Branches were labelled with characterised quorum sensing systems or putative/confirmed LuxR regulatory functions based on the literature and annotated flanking genes starting within 5 kbp upstream and/or downstream of the luxR gene. The number of strains encoding distinct LuxR homologues is indicated in brackets. A total of 356 homologues were identified across the 64 strains, representing 14 distinct LuxR protein clades. FastTree was used to construct the approximate-maximum-likelihood phylogeny using the generalised time reversible substitution model. The evolutionary distance scale bar represents the number of base substitutions per site.

Figure 4. Organization of the cepacin A biosynthetic gene cluster, LC-MS analysis of cepacin A production and antimicrobial screening of B. ambifaria BCC0191 wild-type (WT) and cepacin A deficient derivative (::ccnJ).

(a) Organisation and putative function of genes within the cepacin A BGC; further annotation details are provided in Supplementary Figure 9. The insertion site of the vector used during mutagenesis is highlighted by the inverted yellow triangle. (b) Zones of inhibition against S. aureus NCTC 12981, P. carotovorum LMG 2464 and P. ultimum Trow var. ultimum MUCL 16164 by BCC0191 WT and BCC0191::ccnJ. Scale bar represents 20 mm. n = 3 biological replicates. Images were converted to greyscale, brightness decreased by 20%, and contrast increased by 20%. (c) Extracted ion chromatograms at m/z = 293.08 ± 0.02, corresponding to [M + Na]⁺ for cepacin A, from LC-MS analyses of crude extracts from agar-grown cultures of BCC0191 WT (top) and the BCC0191::ccnJ mutant (bottom); n = 3 independent LC-MS analyses of WT and mutant cultures. (d) Structure of cepacin A, the identity of which was confirmed by comparison to an authentic standard from a known producer (Supplementary Figure 3).

Figure 5. Biological control of Pythium damping-off disease is mediated by B. ambifaria cepacin.

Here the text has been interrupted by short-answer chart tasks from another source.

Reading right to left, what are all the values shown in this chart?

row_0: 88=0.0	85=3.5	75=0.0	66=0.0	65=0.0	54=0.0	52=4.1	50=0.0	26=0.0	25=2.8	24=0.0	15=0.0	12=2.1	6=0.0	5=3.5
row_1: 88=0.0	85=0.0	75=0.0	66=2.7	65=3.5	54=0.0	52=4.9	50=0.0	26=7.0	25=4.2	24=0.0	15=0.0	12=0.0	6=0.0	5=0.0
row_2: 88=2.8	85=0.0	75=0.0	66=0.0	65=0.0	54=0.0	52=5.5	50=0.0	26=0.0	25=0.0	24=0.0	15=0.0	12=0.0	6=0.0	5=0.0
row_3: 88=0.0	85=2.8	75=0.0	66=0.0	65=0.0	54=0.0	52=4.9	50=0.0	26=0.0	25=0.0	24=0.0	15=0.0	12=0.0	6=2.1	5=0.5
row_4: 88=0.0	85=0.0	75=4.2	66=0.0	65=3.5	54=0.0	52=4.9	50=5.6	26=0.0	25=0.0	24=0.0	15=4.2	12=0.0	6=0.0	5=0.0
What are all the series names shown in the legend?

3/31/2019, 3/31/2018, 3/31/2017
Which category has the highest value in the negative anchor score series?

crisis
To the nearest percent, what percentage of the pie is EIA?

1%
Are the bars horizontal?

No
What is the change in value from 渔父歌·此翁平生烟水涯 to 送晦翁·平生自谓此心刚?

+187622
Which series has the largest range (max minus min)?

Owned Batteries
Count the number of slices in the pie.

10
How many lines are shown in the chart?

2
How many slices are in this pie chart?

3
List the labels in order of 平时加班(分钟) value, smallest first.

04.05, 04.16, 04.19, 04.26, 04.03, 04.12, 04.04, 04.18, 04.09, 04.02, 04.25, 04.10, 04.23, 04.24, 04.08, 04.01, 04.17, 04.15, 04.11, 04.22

(a) Pea germination (14 days) in P. ultimum infested soil observed for groups of 10 seeds coated with 10⁷, 10⁶ and 10⁵ cfu, respectively, of BCC0191 wild-type (WT) and BCC0191::ccnJ. The overall percentage survival of germinating peas treated with the WT and BCC0191::ccnJ B. ambifaria strains is shown on the right of panel A. Survival was assessed as plants that had stems >30 mm in height after 14 days. Plant survival was significantly different at every inoculum level between BCC0191 WT and BCC0191::ccnJ, as indicated by two-sided t-test or Welch’s two-sided t-test (* = p < 0.05; ** = p < 0.01); significant difference (left to right) p = 0.002, p = 0.03, p = 0.002 with 95% confidence interval. n = 10 seeds per condition (seed coat) and dosage (cfu/seed), repeated in triplicate. Centre bar represents mean, and error bars represent standard error. (b) Pea germination (14 days) in P. ultimum infested soil observed for groups of 10 seeds coated with 10⁷, 10⁶ and 10⁵ cfu, respectively, of BCC0191 WT and BCC0191Δc3. The overall percentage survival of germinating peas treated with BCC0191 WT and BCC0191Δc3 is shown on the right of panel B. No significant difference (left to right: p = 0.22, p = 0.22, p = 0.16), as determined by two-sided t-test with 95% confidence interval, in plant survival between BCC0191 WT and BCC0191Δc3 at all inoculum levels. n = 10 seeds per condition (seed coat) and dosage (cfu/seed), repeated in triplicate. Centre bar represents mean, and error bars represent standard error.